A few remarks in advance. The story has been written by the journalist Fokke Obbema, who is working on the economic desk, but has no background in China. He went along with a Dutch ministerial delegation to China, headed by the minister of economic affairs Maxime Verhagen. I have been along with those trips a few times as a journalist and coming back with any slightly original story is a challenge.

De journalist did not ask CNOOC for comment, and even does not suggest he tried to get that. That should be a huge disclaimer: this kind of complicated stories have at least two sides, if not more. The story on the Dutch side is told by former Shell manager Frans van Gunsteren and is not publicly supported by Shell. Only an anonymous Dutch diplomat is quoted (but they would always do that, so should be discounted for that reason).

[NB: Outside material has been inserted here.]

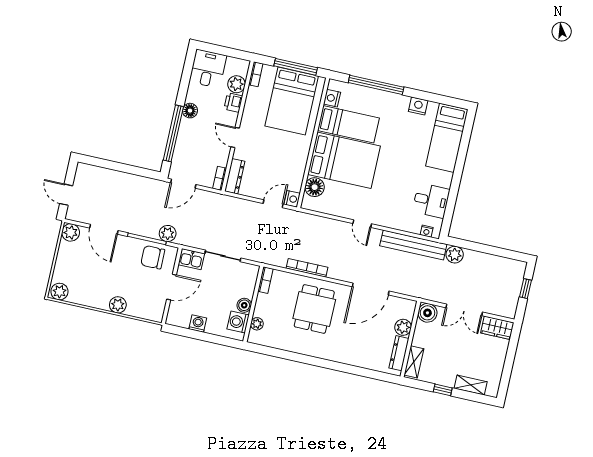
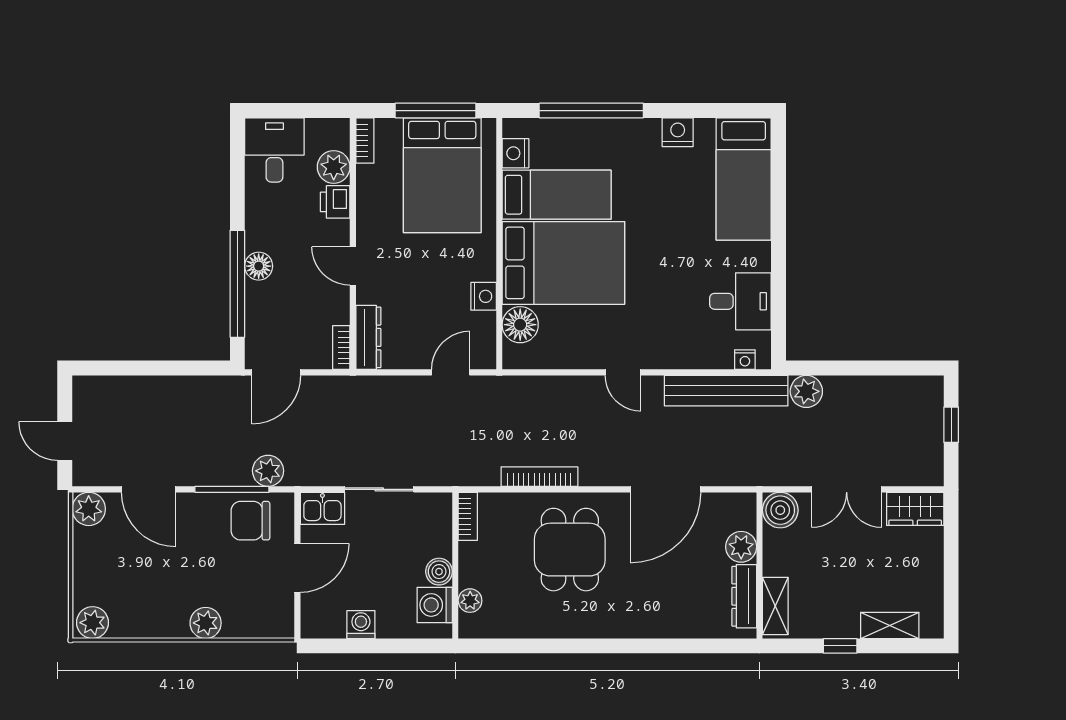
floor lamp: (190, 111) -> (259, 266), moved
nightstand: (292, 199) -> (484, 296), moved

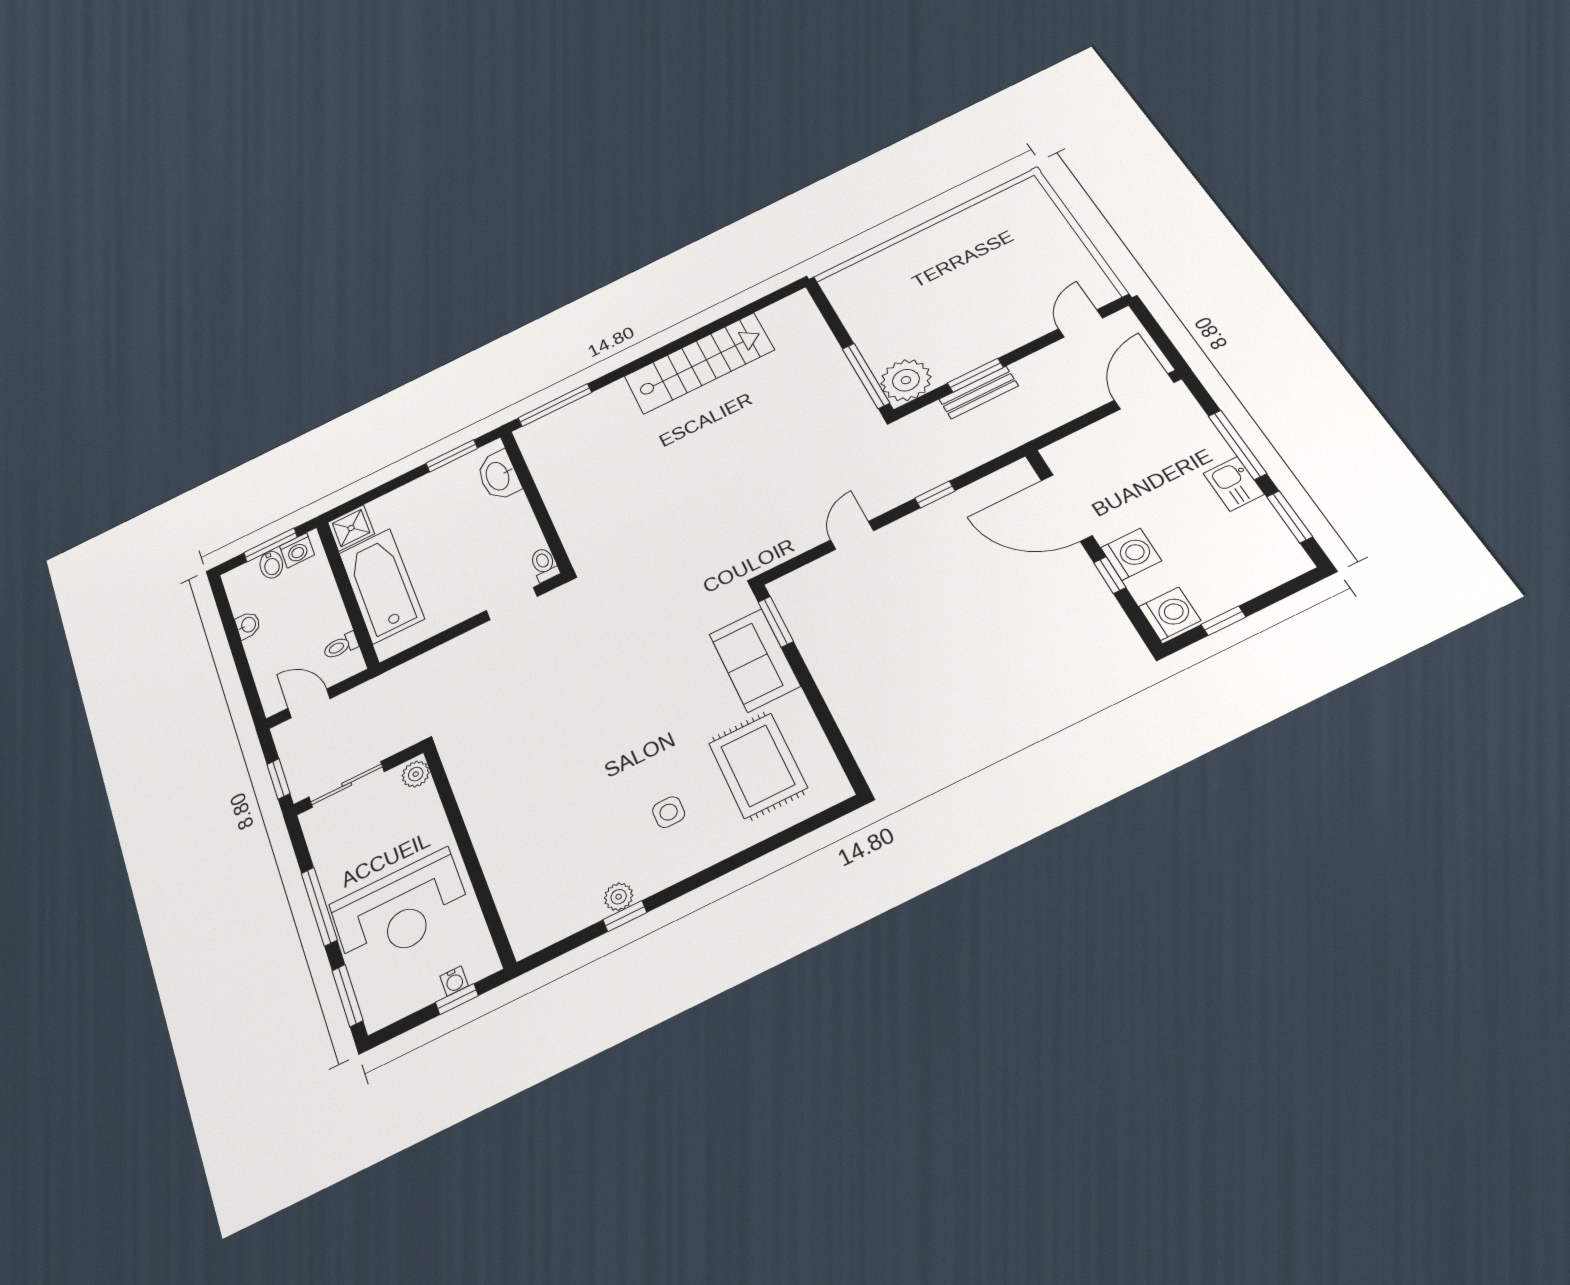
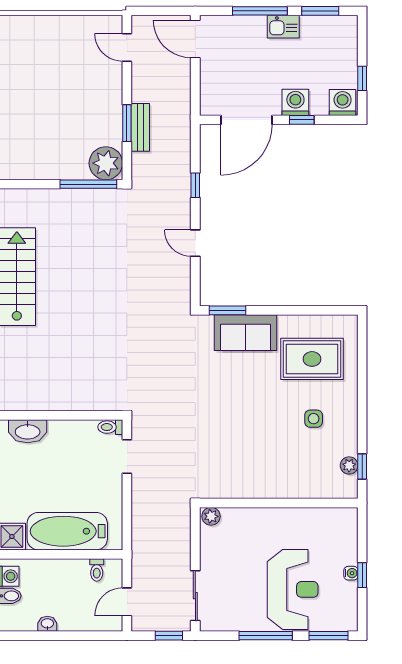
plant: (416, 774) -> (211, 516), moved
wall: (468, 854) -> (279, 503), moved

The generic stake of the story is: foreign companies are getting increasingly a tough time in China, when they are dealing with state-owned companies. In this case a 50/50 joint venture between Shell and CNOOC has build a 3 billion euro petrochemical installation in Southern China. The building started in 2006. CNOOC now wants to expand a nearby petrochemical installation with an investment more than double the existing Shell/CNOOC installation.

This time CNOOC only wants Shell to participate for 30 percent, and Shell does not want to. They want to keep expensive expats and foreign companies out, suggest Van Gunsteren.

To me, it sounds like a business conflict that is now blown out of proportions by Shell. But then, the Volkskrant story has only one side. Not sure if there will be a follow-up.

Shell – if they support the challenges made by their manager – wants to make the story bigger than it is in my view. Some foreign companies are doing well in China, some fail because they made a wrong assessment of the market. And some get in trouble with their local partner. There is a nice saying in Dutch: when to fight, two are to blame. We need to hear the CNOOC story.